Durante o julgamento, os jurados afastaram a acusação de homicídio doloso contra Monique Medeiros e reclassificaram o caso para homicídio culposo, quando não há intenção de matar. Além disso, ela foi condenada por omissão diante da tortura sofrida por Henry Borel. A pena fixada foi de um ano e quatro meses de prisão, já considerada integralmente cumprida.
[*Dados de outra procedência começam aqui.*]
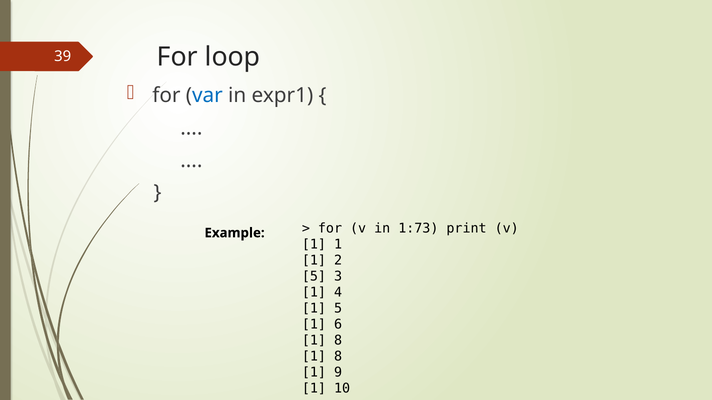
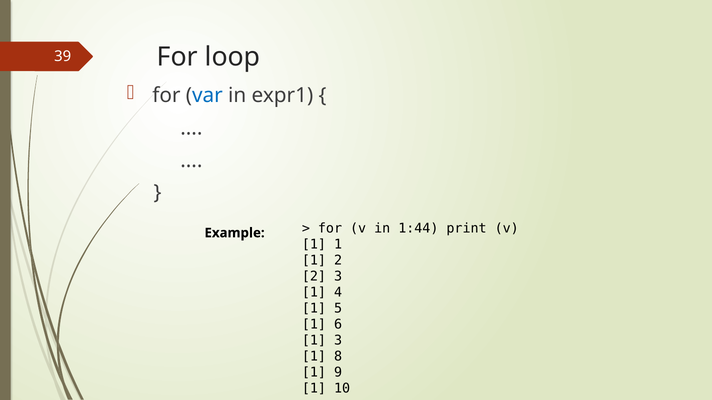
1:73: 1:73 -> 1:44
5 at (314, 277): 5 -> 2
8 at (338, 341): 8 -> 3
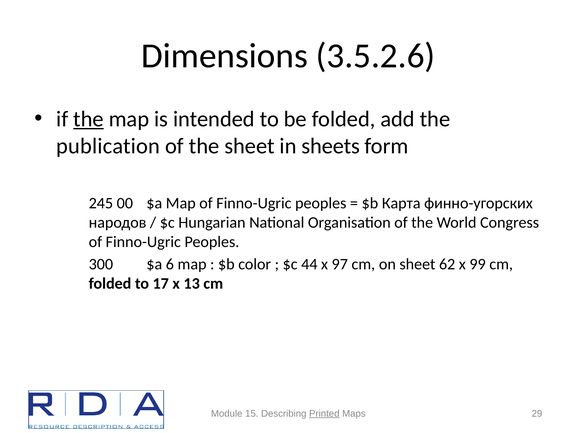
Com a reclassificação da acusação, a juíza Elizabeth Machado Louro, titular do 2º Tribunal do Júri do Rio de Janeiro, concedeu perdão judicial à mãe do menino e extinguiu sua punibilidade pelo crime de homicídio culposo.

Jairinho recebe pena superior a 43 anos

O resultado foi diferente para Jairo Souza Santos Júnior, conhecido como Jairinho, ex-companheiro de Monique Medeiros e padrasto de Henry Borel.

Também julgado no mesmo processo, ele foi condenado a 43 anos, nove meses e 20 dias de prisão. Os jurados reconheceram a prática de homicídio duplamente qualificado e do crime de tortura contra a criança.

A morte de Henry ocorreu em março de 2021, no apartamento onde a família vivia, na Barra da Tijuca, zona oeste do Rio de Janeiro.

Caso teve repercussão nacional

O caso Henry Borel ganhou ampla repercussão em todo o país após a morte do menino, então com 4 anos. As investigações apontaram uma sequência de agressões sofridas pela criança antes de sua morte, o que levou à denúncia apresentada pelo Ministério Público e ao julgamento encerrado nesta semana.